Consigna: Transcriba literalmente el fragmento del texto seleccionado que empieza en las palabras que contienen «Luego llevaron el» y se detiene después de «sobre el camino.».

Texto seleccionado:

::::::::::

Cuando Jesús se acercaba a la pendiente del monte de los Olivos, todos los discípulos, llenos de alegría, comenzaron a alabar a Dios en alta voz, por todos los milagros que habían visto. Y decían: «¡Bendito sea el Rey que viene en nombre del Señor! ¡Paz en el cielo y gloria en las alturas!» (Lc. 19, 37-38)
Jesús acompañado de sus discípulos, iba camino a Jerusalén. Cuando se acercó a Betfagé y Betania, al pie del monte llamado de los Olivos, envió a dos de sus discípulos, diciéndoles: «Vayan al pueblo que está enfrente y, al entrar, encontrarán un asno atado, que nadie ha montado todavía. Desátenlo y tráiganlo; y si alguien les pregunta: “¿Por qué lo desatan?”, respondan: “El Señor lo necesita”».
Los enviados partieron y encontraron todo como Él les había dicho. Cuando desataron el asno, sus dueños les dijeron: «¿Por qué lo desatan?»
Y ellos respondieron: «El Señor lo necesita».
Luego llevaron el asno adonde estaba Jesús y, poniendo sobre él sus mantos, lo hicieron montar. Mientras Él avanzaba, la gente extendía sus mantos sobre el camino.
Cuando Jesús se acercaba a la pendiente del monte de los Olivos, todos los discípulos, llenos de alegría, comenzaron a alabar a Dios en alta voz, por todos los milagros que habían visto. Y decían:
«¡Bendito sea el Rey que viene
en nombre del Señor!
¡Paz en el cielo
y gloria en las alturas!»
Algunos fariseos que se encontraban entre la multitud le dijeron:
«Maestro, reprende a tus discípulos».
Pero él respondió:
«Les aseguro que si ellos callan, gritarán las piedras».

::::::::::

Extracto de datos:
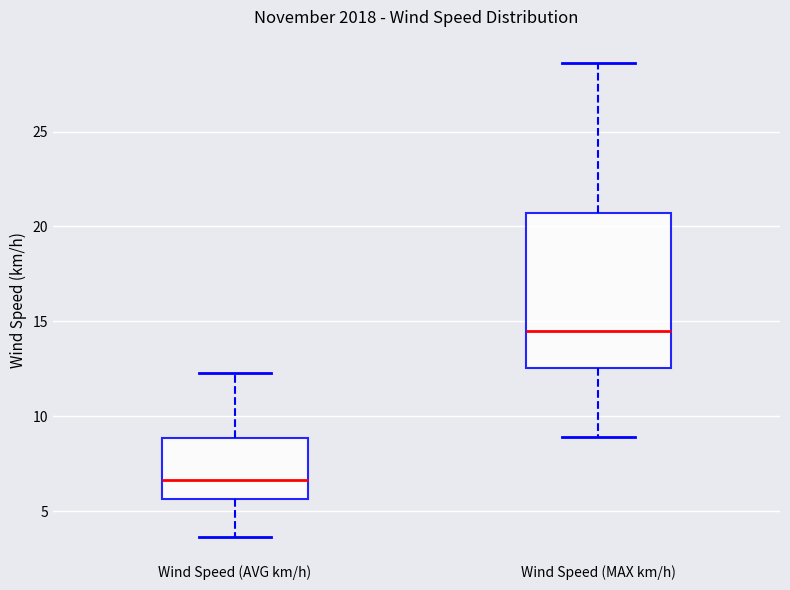

Comparing the boxes themselves (not the whiskers), which one is the tallest?

Wind Speed (MAX km/h)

::::::::::

Tarea resuelta:
Luego llevaron el asno adonde estaba Jesús y, poniendo sobre él sus mantos, lo hicieron montar. Mientras Él avanzaba, la gente extendía sus mantos sobre el camino.